### Exercise instructions
Among the lines below, count those with the word "rect". Answer with the number only.

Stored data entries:
┌────────

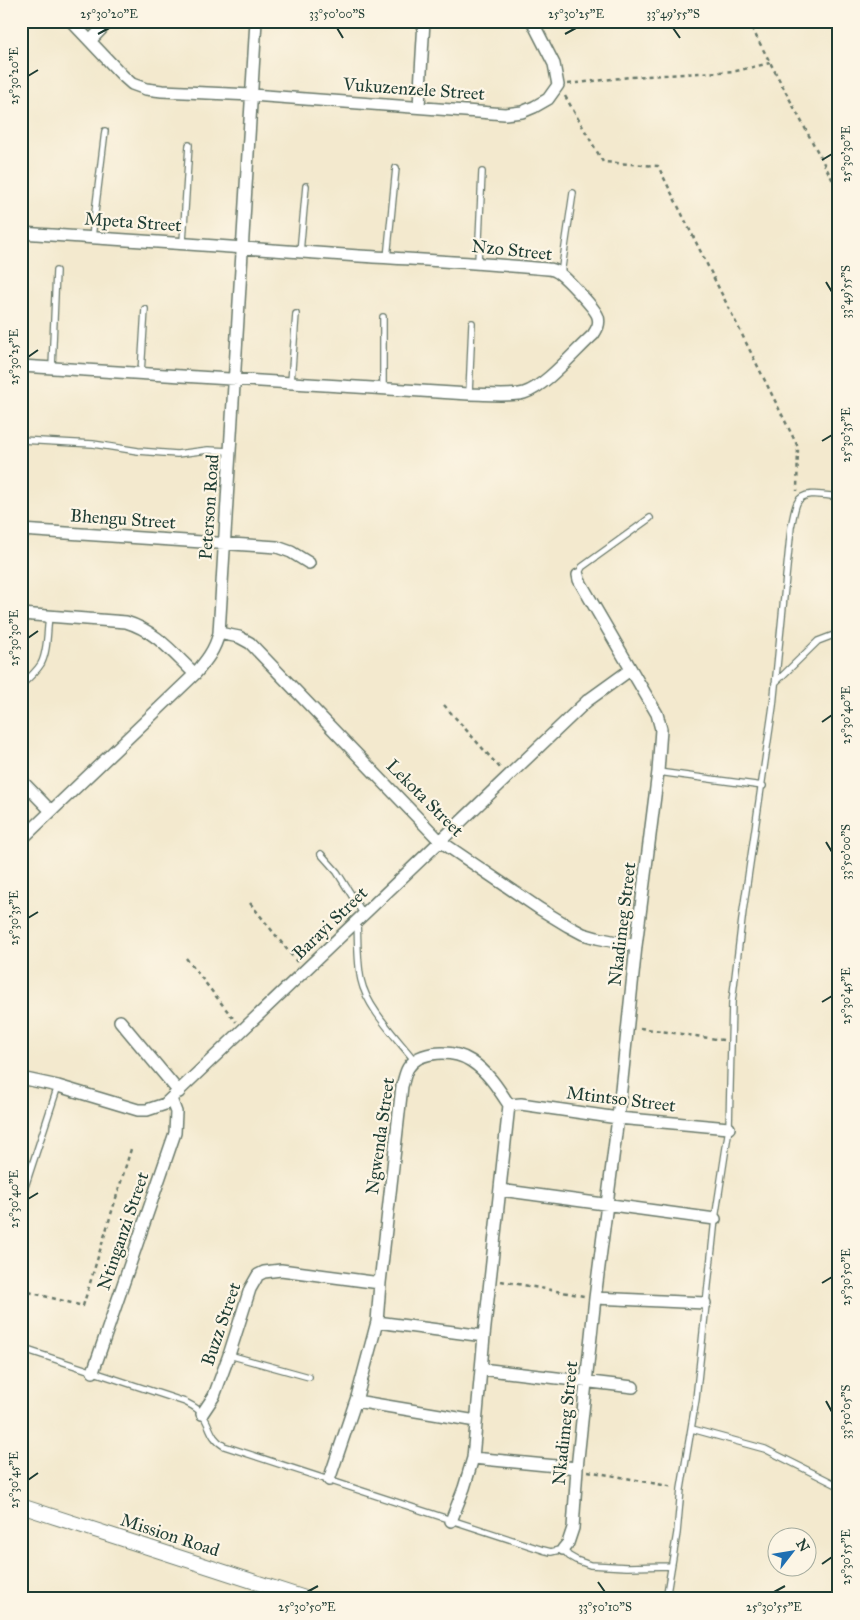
<svg xmlns="http://www.w3.org/2000/svg" width="860" height="1620" viewBox="0 0 860 1620" font-family="'IM FELL Great Primer',serif">
  <style>
    .lines { fill: none; stroke-linecap: round; stroke-linejoin: round }
    .service-casing { stroke: #69796a; stroke-width: 8 }
    .minor-casing { stroke: #69796a; stroke-width: 14 }
    .tertiary-casing { stroke: #69796a; stroke-width: 16 }
    .path { stroke: #69796a; stroke-width: 2.5; stroke-dasharray: 4 4; stroke-linecap: butt }
    .service { stroke: #fff; stroke-width: 5.5 }
    .minor { stroke: #fff; stroke-width: 11 }
    .tertiary { stroke: #fff; stroke-width: 14 }
    .ticks { fill: none; stroke: #1f3d34; stroke-width: 2 }
    .labels { text-anchor: middle; stroke-width: 4.5; stroke-linejoin: round; paint-order: stroke }
    .street-label { font-size: 18px; fill: #1f3d34; stroke: #fcf5e5 }
    .neatline { fill: none; stroke: #1f3d34; stroke-width: 2 }
    .ticks-label { font-size: 12px; text-anchor: middle; fill: #1f3d34 }
  </style>
  <rect width="100%" height="100%" fill="#fcf5e5"/>
  <filter id="ink" filterUnits="userSpaceOnUse"><feTurbulence type="fractalNoise" baseFrequency=".02" numOctaves="2"/><feDisplacementMap in="SourceGraphic" scale="10" xChannelSelector="R" yChannelSelector="G"/><feConvolveMatrix kernelMatrix="1 2 1 2 8 2 1 2 1" color-interpolation-filters="sRGB"/></filter>
  <filter id="wash" filterUnits="userSpaceOnUse"><feTurbulence type="fractalNoise" baseFrequency=".0096" numOctaves="4" result="noise"/><feDisplacementMap in="SourceGraphic" scale="20" xChannelSelector="R" yChannelSelector="G"/><feGaussianBlur stdDeviation="1.12" result="paint"/><feColorMatrix in="noise" values="0 0 0 0 0 0 0 0 0 0 0 0 0 0 0 0 0 1.4 0 .05"/><feComposite in="paint" operator="in"/></filter>
  <g filter="url(#wash)">
    <rect width="100%" height="100%" fill="#f3e9ce"/>
  </g>
  <g filter="url(#ink)">
    <g class="lines">
      <defs>
        <path id="service" d="M92,237L105,131
          M183,242L189,145
          M300,252L306,186
          M387,258L396,168
          M478,262L482,172
          M561,274L573,193
          M383,317V387
          M52,368L56,271
          M141,373L145,309
          M291,382L296,314
          M469,394L472,323
          M21,440L93,444L138,451L177,454L208,450L230,451
          M578,575L582,567L650,518
          M775,683L818,641L839,633
          M21,685C28,679 36,672 41,664C48,651 47,631 49,616
          M658,772L763,786
          M321,854L337,872L364,915
          M357,921C358,940 357,961 361,980C367,1008 396,1037 414,1060
          M21,1199L58,1086
          M21,1348L185,1402C191,1405 198,1408 202,1414C211,1426 209,1437 224,1446L543,1550L551,1552L563,1549L569,1556L576,1560L590,1565L627,1567L671,1566
          M229,1355L309,1377
          M692,1429L765,1449L839,1486
          M666,1599L677,1533L681,1489L696,1399L715,1219L729,1128L732,1002L743,911L773,706L791,527C793,519 794,510 797,503C803,489 827,496 839,497"/>
        <path id="minor" d="M71,21L123,76L132,84L146,89L162,91L252,95L505,114L522,112L534,107L548,99L558,85L554,64L532,21
          M90,41L109,21
          M419,106L424,21
          M21,233C134,240 246,248 359,256C422,260 485,263 548,269C553,269 555,270 559,273C566,278 596,309 598,317C600,324 597,329 593,335C576,350 545,387 524,393C509,397 485,394 469,394L21,366
          M21,530L277,547L291,552L309,563
          M21,614L126,622C156,631 173,653 195,674
          M219,633L239,637L250,643L440,841L540,909L568,926L583,934L597,938L636,946
          M21,780L51,811
          M21,840L195,674C206,661 215,650 219,633L256,21
          M120,1021L179,1092
          M21,1078L58,1086L138,1110H147L165,1104L587,701L630,670
          M509,1105L521,1104L618,1118L729,1128
          M500,1190L715,1219
          M595,1298L705,1303
          M377,1322L484,1336
          M481,1369L633,1387
          M93,1372L175,1133L176,1112L171,1099
          M356,1401L476,1421
          M202,1414L214,1396L229,1355L250,1289L258,1275L264,1272L281,1270L380,1283
          M473,1458L577,1468
          M329,1480L357,1397L377,1322L380,1283L402,1086C404,1080 405,1073 408,1068C420,1049 454,1050 471,1061C488,1072 498,1088 509,1105L484,1336L473,1458L464,1488L451,1521
          M563,1549L568,1543L573,1528L577,1468L595,1298L618,1118L636,946L658,772L661,729L657,714L579,580L578,575"/>
        <path id="tertiary" d="M21,1506L308,1599"/>
      </defs>
      <!-- service casing -->
      <use href="#service" class="service-casing"/>
      <!-- minor casing -->
      <use href="#minor" class="minor-casing"/>
      <!-- tertiary casing -->
      <use href="#tertiary" class="tertiary-casing"/>
      <!-- path -->
      <path class="path" d="M748,21L839,192
        M568,84L630,77L736,71L770,63
        M565,96L603,162L658,166L798,447L797,491
        M444,705L500,768
        M250,903L297,962
        M186,958L236,1022
        M640,1028L723,1040
        M501,1281L584,1296
        M21,1290L83,1306L131,1149
        M588,1471L674,1487"/>
      <!-- service -->
      <use href="#service" class="service"/>
      <!-- minor -->
      <use href="#minor" class="minor"/>
      <!-- tertiary -->
      <use href="#tertiary" class="tertiary"/>
    </g>
  </g>
  <!-- ticks -->
  <path class="ticks" d="M337,28L343,38M673,28L680,38M98,34L109,28M565,34L576,28M28,76L38,70M822,160L832,154M826,282L832,292M28,357L38,350M822,441L832,435M28,638L38,631M822,722L832,715M826,842L832,852M28,918L38,912M822,1002L832,996M28,1199L38,1193M822,1283L832,1277M826,1401L832,1412M28,1480L38,1473M822,1564L832,1557M598,1582L605,1592M307,1592L318,1586M774,1592L785,1586"/>
  <g class="labels">
    <!-- street labels -->
    <g class="street-label">
      <text transform="translate(414 89) rotate(4)" y="6">Vukuzenzele Street</text>
      <text transform="translate(133 222) rotate(4)" y="6">Mpeta Street</text>
      <text transform="translate(512 250) rotate(6)" y="6">Nzo Street</text>
      <text transform="translate(209 507) rotate(-86)" y="6">Peterson Road</text>
      <text transform="translate(123 519) rotate(4)" y="6">Bhengu Street</text>
      <text transform="translate(425 798) rotate(45)" y="6">Lekota Street</text>
      <text transform="translate(330 923) rotate(-44)" y="6">Barayi Street</text>
      <text transform="translate(622 924) rotate(-83)" y="6">Nkadimeg Street</text>
      <text transform="translate(621 1099) rotate(7)" y="6">Mtintso Street</text>
      <text transform="translate(380 1136) rotate(-82)" y="6">Ngwenda Street</text>
      <text transform="translate(123 1231) rotate(-71)" y="6">Ntinganzi Street</text>
      <text transform="translate(221 1324) rotate(-71)" y="6">Buzz Street</text>
      <text transform="translate(565 1423) rotate(-84)" y="6">Nkadimeg Street</text>
      <text transform="translate(170 1535) rotate(18)" y="6">Mission Road</text>
    </g>
  </g>
  <!-- margin -->
  <rect width="860" height="1620" fill="none" stroke="#fcf5e5" stroke-width="55"/>
  <!-- north arrow -->
  <g transform="translate(792 1552) rotate(59)"><circle r="24" fill="#fcf5e5" stroke="#a4ab9e"/>
  <path d="M0-4L9 19L0 12L-9 19Z" fill="#1f6fb2"/>
  <text y="-8" font-size="14" font-weight="bold" text-anchor="middle" fill="#1f3d34">N</text>
  </g>
  <rect x="28" y="28" width="804" height="1564" class="neatline"/>
  <g class="ticks-label">
    <text x="109" y="18">25°30'20"E</text>
    <text x="337" y="18">33°50'00"S</text>
    <text x="576" y="18">25°30'25"E</text>
    <text x="673" y="18">33°49'55"S</text>
    <text transform="translate(14 76) rotate(-90)" y="4">25°30'20"E</text>
    <text transform="translate(846 154) rotate(-90)" y="4">25°30'30"E</text>
    <text transform="translate(846 292) rotate(-90)" y="4">33°49'55"S</text>
    <text transform="translate(14 357) rotate(-90)" y="4">25°30'25"E</text>
    <text transform="translate(846 435) rotate(-90)" y="4">25°30'35"E</text>
    <text transform="translate(14 638) rotate(-90)" y="4">25°30'30"E</text>
    <text transform="translate(846 715) rotate(-90)" y="4">25°30'40"E</text>
    <text transform="translate(846 852) rotate(-90)" y="4">33°50'00"S</text>
    <text transform="translate(14 918) rotate(-90)" y="4">25°30'35"E</text>
    <text transform="translate(846 996) rotate(-90)" y="4">25°30'45"E</text>
    <text transform="translate(14 1199) rotate(-90)" y="4">25°30'40"E</text>
    <text transform="translate(846 1277) rotate(-90)" y="4">25°30'50"E</text>
    <text transform="translate(846 1412) rotate(-90)" y="4">33°50'05"S</text>
    <text transform="translate(14 1480) rotate(-90)" y="4">25°30'45"E</text>
    <text transform="translate(846 1557) rotate(-90)" y="4">25°30'55"E</text>
    <text x="307" y="1611">25°30'50"E</text>
    <text x="605" y="1611">33°50'10"S</text>
    <text x="774" y="1611">25°30'55"E</text>
  </g>
</svg>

└────────

### Answer to this problem
4